(EXTRACTED DATA begins)
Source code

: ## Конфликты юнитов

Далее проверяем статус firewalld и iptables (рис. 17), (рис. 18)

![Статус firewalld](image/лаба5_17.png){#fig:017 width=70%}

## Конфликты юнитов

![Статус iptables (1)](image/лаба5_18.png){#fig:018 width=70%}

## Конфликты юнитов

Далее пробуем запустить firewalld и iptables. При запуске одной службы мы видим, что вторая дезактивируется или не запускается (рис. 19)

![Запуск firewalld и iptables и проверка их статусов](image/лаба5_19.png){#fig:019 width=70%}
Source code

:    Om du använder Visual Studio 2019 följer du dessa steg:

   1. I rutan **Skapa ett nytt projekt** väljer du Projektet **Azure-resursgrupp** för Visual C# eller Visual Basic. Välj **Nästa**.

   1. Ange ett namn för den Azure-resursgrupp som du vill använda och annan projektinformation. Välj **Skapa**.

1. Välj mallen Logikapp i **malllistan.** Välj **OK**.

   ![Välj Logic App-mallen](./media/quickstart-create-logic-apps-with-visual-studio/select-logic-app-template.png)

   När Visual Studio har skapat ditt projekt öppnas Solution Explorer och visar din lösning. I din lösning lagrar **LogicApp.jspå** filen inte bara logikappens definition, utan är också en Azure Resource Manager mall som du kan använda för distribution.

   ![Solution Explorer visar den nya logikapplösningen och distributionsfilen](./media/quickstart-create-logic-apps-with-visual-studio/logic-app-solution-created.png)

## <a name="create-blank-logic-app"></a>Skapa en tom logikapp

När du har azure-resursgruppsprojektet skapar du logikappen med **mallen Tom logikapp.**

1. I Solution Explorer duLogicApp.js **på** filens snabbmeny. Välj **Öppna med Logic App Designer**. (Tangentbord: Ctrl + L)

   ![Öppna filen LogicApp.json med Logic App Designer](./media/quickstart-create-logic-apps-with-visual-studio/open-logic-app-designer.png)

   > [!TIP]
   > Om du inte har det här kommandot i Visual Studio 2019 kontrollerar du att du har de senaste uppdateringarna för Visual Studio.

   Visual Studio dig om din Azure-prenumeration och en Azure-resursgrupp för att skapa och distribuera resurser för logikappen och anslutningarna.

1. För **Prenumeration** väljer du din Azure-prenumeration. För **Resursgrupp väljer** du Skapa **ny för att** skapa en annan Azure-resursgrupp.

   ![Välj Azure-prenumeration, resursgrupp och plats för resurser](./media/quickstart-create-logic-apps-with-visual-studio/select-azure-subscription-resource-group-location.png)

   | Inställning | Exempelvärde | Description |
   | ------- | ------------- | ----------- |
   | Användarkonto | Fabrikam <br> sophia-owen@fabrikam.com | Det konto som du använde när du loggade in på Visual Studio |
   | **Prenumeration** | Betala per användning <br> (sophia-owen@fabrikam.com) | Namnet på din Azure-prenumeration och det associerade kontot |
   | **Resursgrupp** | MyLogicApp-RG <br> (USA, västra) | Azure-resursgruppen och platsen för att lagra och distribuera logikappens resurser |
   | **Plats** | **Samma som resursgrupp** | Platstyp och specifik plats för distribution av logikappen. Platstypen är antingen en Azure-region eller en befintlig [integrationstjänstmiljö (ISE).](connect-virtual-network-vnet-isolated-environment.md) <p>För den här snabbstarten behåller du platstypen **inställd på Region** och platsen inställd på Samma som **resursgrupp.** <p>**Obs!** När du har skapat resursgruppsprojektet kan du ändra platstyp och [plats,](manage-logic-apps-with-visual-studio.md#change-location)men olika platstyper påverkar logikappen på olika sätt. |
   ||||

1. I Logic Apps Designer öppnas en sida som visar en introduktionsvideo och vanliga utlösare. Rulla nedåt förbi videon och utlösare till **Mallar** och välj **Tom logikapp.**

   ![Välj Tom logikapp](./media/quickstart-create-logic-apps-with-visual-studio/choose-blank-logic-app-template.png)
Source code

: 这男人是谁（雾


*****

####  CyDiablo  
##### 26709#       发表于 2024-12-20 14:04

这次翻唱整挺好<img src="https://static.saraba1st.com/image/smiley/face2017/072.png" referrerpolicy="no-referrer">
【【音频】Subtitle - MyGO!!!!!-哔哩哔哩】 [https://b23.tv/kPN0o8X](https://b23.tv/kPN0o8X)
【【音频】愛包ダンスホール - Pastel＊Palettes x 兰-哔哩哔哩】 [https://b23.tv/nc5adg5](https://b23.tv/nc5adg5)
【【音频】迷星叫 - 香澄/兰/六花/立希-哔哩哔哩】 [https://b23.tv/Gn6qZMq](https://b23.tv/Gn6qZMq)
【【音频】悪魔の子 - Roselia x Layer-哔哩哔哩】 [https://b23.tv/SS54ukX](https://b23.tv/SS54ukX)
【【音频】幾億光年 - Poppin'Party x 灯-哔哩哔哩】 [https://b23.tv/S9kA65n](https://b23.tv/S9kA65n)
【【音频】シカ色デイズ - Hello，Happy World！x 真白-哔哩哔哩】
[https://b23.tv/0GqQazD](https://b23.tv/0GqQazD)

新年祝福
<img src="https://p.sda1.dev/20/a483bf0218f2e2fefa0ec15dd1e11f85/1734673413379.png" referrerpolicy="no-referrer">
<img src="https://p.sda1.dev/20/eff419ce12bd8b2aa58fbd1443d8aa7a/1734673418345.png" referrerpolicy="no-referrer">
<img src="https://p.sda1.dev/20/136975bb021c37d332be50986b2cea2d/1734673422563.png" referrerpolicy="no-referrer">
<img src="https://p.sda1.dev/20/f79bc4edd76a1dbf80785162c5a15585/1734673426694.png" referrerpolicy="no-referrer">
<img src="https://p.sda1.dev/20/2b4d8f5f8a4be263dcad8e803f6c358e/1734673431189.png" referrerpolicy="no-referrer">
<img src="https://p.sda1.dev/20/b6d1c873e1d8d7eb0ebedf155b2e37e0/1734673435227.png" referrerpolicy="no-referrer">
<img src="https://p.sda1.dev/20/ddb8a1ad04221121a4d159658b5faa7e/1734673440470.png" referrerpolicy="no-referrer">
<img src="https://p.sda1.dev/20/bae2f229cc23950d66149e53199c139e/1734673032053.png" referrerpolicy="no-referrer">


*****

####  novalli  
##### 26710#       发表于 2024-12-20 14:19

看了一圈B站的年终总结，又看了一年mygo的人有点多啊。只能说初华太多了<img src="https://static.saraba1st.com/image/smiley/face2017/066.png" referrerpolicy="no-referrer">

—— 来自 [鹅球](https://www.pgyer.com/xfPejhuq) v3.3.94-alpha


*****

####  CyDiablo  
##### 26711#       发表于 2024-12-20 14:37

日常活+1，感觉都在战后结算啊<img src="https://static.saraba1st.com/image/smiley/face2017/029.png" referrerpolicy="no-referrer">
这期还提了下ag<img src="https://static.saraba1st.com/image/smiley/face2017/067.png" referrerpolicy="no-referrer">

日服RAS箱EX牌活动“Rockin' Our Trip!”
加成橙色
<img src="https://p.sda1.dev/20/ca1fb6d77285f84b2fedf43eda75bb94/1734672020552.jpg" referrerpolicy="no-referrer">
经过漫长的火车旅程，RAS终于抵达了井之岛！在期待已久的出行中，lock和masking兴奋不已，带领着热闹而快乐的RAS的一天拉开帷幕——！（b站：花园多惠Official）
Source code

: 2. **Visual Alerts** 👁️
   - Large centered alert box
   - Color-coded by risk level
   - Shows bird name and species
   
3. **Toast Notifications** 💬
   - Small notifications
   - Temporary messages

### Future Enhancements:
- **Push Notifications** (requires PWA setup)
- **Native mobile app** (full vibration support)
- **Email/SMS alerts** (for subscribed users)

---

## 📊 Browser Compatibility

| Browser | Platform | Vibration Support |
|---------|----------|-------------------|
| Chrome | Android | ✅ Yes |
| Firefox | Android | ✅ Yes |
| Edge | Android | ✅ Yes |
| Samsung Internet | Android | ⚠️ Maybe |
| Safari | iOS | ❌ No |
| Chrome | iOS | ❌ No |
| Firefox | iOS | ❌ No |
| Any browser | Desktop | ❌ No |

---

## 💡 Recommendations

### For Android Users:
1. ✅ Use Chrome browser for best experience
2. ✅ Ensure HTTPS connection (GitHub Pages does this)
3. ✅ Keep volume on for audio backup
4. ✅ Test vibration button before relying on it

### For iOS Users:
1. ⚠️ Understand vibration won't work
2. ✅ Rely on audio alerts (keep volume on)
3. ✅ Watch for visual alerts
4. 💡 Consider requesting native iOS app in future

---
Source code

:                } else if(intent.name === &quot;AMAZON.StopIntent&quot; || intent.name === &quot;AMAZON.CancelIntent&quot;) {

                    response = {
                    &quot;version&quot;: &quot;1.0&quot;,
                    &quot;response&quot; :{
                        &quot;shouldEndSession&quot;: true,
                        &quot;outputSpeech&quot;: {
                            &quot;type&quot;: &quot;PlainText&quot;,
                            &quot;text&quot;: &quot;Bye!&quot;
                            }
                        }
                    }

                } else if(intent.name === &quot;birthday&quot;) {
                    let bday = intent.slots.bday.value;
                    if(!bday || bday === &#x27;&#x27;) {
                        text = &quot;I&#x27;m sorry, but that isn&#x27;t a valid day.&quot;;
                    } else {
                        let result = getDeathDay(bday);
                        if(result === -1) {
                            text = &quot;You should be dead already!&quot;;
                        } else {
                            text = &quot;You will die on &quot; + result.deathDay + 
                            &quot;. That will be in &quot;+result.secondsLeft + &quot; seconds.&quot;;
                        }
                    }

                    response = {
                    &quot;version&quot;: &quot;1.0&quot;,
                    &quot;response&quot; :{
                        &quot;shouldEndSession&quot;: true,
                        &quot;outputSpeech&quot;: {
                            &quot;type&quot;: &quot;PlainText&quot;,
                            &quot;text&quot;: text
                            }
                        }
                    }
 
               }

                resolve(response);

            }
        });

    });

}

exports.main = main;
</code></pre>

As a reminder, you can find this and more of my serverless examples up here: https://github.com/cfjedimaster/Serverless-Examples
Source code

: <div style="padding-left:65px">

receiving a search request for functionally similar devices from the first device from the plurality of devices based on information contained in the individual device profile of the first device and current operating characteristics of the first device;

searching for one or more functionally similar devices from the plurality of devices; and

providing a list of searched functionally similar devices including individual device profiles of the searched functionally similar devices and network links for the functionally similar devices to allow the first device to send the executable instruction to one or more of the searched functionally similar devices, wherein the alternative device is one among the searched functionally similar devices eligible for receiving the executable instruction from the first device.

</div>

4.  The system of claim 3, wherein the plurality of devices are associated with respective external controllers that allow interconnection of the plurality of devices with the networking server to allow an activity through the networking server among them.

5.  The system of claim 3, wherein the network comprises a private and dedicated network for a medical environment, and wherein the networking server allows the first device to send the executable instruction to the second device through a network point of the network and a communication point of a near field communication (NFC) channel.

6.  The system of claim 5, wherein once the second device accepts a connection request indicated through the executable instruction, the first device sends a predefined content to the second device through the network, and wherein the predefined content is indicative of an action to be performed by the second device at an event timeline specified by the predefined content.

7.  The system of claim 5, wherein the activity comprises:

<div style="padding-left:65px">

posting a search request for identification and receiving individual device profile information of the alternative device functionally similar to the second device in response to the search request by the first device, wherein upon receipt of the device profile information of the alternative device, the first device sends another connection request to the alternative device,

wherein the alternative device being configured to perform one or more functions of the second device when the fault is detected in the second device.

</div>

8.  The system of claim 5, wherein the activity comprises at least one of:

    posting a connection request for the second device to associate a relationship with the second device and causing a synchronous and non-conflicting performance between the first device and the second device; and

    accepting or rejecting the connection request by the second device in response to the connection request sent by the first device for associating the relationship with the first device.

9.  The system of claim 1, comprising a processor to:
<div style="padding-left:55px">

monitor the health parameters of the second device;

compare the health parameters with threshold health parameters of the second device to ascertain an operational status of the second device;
(EXTRACTED DATA ends)
◆ **HOW TO COMPLETE THIS TASK**: Check each line of the data above for the word "media" and copy the ones where it is found.

◆ **FINAL ANSWER**:
   ![Välj Logic App-mallen](./media/quickstart-create-logic-apps-with-visual-studio/select-logic-app-template.png)
   ![Solution Explorer visar den nya logikapplösningen och distributionsfilen](./media/quickstart-create-logic-apps-with-visual-studio/logic-app-solution-created.png)
   ![Öppna filen LogicApp.json med Logic App Designer](./media/quickstart-create-logic-apps-with-visual-studio/open-logic-app-designer.png)
   ![Välj Azure-prenumeration, resursgrupp och plats för resurser](./media/quickstart-create-logic-apps-with-visual-studio/select-azure-subscription-resource-group-location.png)
   ![Välj Tom logikapp](./media/quickstart-create-logic-apps-with-visual-studio/choose-blank-logic-app-template.png)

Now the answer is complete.